Следует объяснить, почему теория естественного отбора устойчива к ниспровержению симметричной версией «аргумента больших чисел». В третьей главе мы представили всех реальных и мыслимых животных как обитателях гигантского гиперпространства. Здесь мы сделаем нечто подобное, но упростим рассуждения, рассматривая точки эволюционного ветвления как бинарные, а не 18-веточные. Итак, все возможные животные, могущие возникнуть за 1000 эволюционных шагов, взгромоздятся на гигантском дереве, которое будет ветвиться и ветвиться, и в конце концов общее число кончиков веточек составит единицу с 301 нулём. Любую фактическую эволюционную историю можно будет представить одну из троп по этому гипотетическому дереву. Из всех этих мыслимых эволюционных троп, фактически реализовывалось лишь ничтожное меньшинство. Мы можем полагать большую часть этого «древа всех возможных животных» скрытым во мраке небытия. То здесь, то там, виднеются несколько освещённых траекторий по этому тёмному древу. Это фактически пройденные эволюционные тропы, многочисленные, как эти освещённые ветви, они, тем не менее — исчезающе малое меньшинство всех ветвей. Естественный отбор — это процесс, способный прокладывать тропы по дереву всех мыслимых животных, отыскивая лишь жизнеспособное меньшинство их. Теория естественного отбора не может быть атакована «аргументом больших чисел», которым я атаковал теорию Дувра, потому что сущность теории естественного отбора состоит в непрерывном отсечении большинства ветвей дерева. Это как раз то, что делает естественный отбор. Он выбирает путь, шаг за шагом, по дереву всех мыслимых животных, избегая почти бесконечного большинства бесплодных ветвей — животных с глазами на подошвах ног и т. д. — которых теория Дувра, следуя своей специфической перевернутой логике, обязана одобрить.

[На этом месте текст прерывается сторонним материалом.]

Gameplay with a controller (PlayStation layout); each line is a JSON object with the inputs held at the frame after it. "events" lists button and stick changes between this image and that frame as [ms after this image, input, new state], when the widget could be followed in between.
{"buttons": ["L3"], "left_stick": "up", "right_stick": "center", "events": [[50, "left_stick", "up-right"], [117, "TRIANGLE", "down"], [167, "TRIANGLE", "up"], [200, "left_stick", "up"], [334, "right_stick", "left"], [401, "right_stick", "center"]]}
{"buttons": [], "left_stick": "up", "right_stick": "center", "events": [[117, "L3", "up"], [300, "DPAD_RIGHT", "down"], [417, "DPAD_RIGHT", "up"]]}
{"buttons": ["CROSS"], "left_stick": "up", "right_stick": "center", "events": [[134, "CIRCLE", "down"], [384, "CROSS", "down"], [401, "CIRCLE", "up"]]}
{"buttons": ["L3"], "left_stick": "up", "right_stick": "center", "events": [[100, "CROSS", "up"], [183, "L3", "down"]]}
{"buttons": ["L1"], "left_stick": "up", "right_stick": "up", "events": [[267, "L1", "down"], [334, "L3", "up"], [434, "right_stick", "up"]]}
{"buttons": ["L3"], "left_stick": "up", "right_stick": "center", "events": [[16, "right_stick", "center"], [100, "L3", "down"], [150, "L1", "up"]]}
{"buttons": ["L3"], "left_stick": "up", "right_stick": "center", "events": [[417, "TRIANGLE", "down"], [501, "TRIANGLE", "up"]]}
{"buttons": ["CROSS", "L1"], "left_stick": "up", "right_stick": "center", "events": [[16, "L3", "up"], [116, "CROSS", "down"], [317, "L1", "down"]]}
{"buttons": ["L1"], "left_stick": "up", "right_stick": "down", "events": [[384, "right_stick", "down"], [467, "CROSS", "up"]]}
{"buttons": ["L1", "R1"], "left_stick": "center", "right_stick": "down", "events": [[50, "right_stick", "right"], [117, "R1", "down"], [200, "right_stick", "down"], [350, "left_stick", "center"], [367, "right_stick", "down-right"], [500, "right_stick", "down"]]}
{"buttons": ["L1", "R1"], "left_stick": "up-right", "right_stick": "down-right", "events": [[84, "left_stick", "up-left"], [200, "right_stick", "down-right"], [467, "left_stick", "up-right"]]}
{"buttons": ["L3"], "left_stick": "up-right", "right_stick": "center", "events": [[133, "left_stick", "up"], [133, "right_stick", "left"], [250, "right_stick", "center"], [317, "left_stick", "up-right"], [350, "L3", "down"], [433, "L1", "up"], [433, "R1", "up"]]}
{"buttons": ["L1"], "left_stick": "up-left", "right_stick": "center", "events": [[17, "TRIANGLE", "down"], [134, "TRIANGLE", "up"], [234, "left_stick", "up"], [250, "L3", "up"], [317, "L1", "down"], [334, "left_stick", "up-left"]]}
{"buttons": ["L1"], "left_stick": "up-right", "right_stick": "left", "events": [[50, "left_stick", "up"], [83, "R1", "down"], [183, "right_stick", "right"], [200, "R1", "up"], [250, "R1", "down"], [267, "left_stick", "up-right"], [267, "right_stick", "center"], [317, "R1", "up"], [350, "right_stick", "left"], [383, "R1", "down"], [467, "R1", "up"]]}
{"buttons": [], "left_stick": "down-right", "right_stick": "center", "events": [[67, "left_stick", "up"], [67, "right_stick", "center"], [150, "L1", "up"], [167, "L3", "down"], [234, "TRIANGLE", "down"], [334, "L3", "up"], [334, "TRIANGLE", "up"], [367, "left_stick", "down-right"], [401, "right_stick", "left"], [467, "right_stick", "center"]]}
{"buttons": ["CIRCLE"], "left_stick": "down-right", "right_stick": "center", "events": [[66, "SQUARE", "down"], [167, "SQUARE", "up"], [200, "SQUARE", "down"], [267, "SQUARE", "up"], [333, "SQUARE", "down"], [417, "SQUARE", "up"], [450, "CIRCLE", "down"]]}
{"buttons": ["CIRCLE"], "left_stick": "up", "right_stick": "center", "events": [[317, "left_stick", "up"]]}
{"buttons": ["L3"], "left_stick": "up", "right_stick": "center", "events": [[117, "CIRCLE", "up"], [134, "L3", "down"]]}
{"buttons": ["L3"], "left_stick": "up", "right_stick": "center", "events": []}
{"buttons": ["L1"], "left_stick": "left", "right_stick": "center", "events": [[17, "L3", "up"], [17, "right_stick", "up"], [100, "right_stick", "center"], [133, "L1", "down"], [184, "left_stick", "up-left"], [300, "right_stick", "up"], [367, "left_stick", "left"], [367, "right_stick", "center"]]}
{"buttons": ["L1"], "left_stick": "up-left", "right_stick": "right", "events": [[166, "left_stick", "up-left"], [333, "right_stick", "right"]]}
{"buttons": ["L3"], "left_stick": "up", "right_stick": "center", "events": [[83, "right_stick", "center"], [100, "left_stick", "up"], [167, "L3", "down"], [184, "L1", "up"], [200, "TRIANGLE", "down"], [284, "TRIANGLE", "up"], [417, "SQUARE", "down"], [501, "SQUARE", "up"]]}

Мы рассмотрели все предполагаемые альтернативы теории естественного отбора, кроме самой старой. Это теория о том, что жизнь была сотворена (как вариант — её эволюция направлялась), сознательным творцом. Очевидно, было бы некорректно ограничиться нетрудным опровержением определённой конкретной версией этой теории, типа той (или, может быть, двух), что записаны в Книге Бытия[25]. Почти все народы мира разработали свои собственные мифы творения, и история, записанная в Книге Бытия, только одна из них; ей повезло быть усвоенной одним определённым племенем пастухов Ближнего Востока. Её статус не более привилегирован, чем вера одного западно-африканского племени, полагавшего, что мир был создан из экскрементов муравьев. У всех этих мифов есть общее — они базируются на сознательных намерениях тех или иных сверхъествественных существ.
На первый взгляд, между тем, что можно было бы назвать «мгновенное творение» и тем, что называется «направляемой эволюцией» существует важное отличие. Современные теологи любого уровня искушённости оставили веру в мгновенное творение. Свидетельства в пользу того или иного вида эволюции стали слишком неопровержимы. Но многие теологи, называющие себя эволюционистами, например, бирмингемский епископ, цитированный во второй главе, тайно проносят бога через чёрный ход: они предоставляют ему некоторую надзирающую роль над курсом, взятым эволюцией, либо влияние на ключевые моменты эволюционной истории (особенно, конечно, человеческой эволюционной истории), или даже более всестороннее вмешательство в ежедневные события, в целом и составляющие эволюционные изменения.